Pull out each line in the entries below that contains the word "What".

[Available records — start]

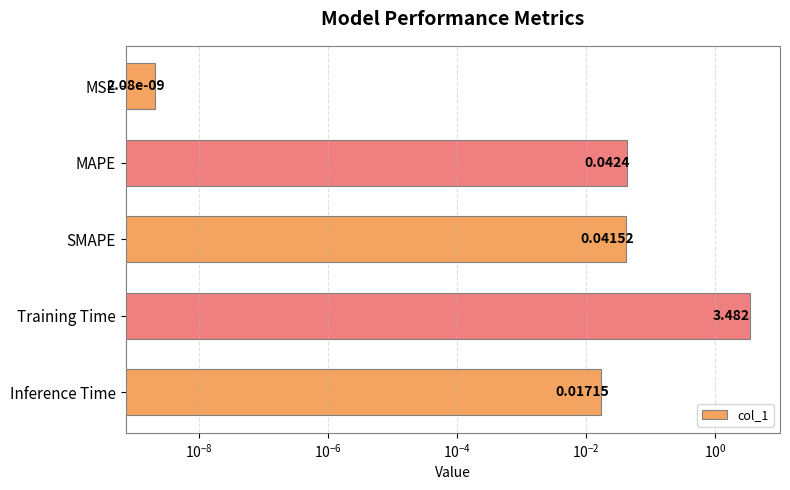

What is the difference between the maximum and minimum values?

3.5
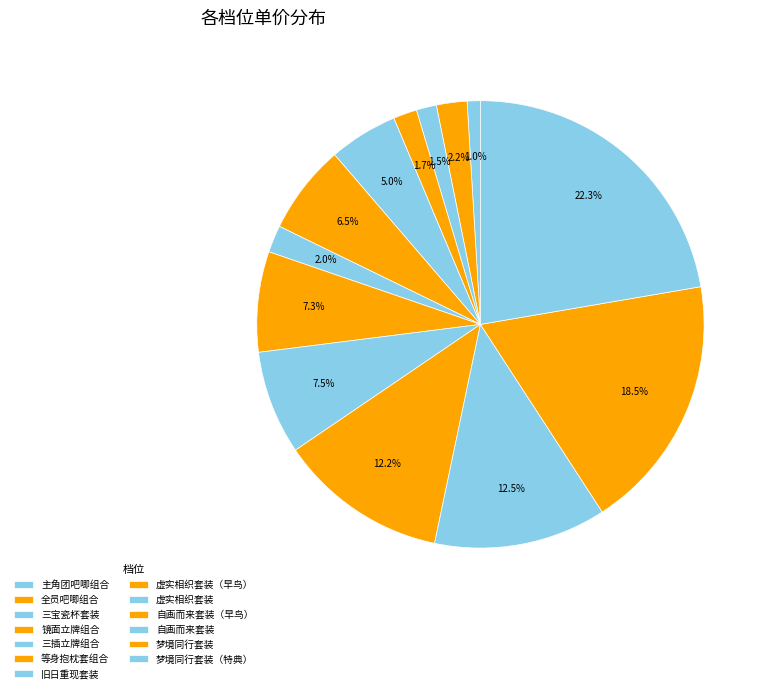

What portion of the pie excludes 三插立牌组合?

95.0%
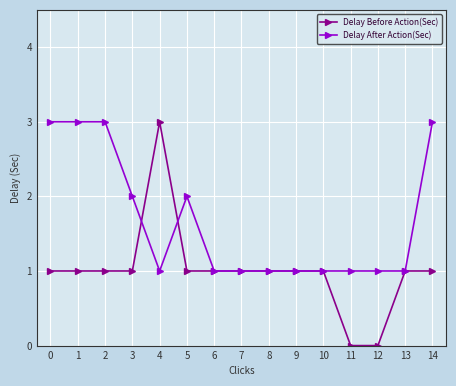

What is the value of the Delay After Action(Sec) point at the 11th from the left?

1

[Available records — finish]

[Output]
What is the difference between the maximum and minimum values?
What portion of the pie excludes 三插立牌组合?
What is the value of the Delay After Action(Sec) point at the 11th from the left?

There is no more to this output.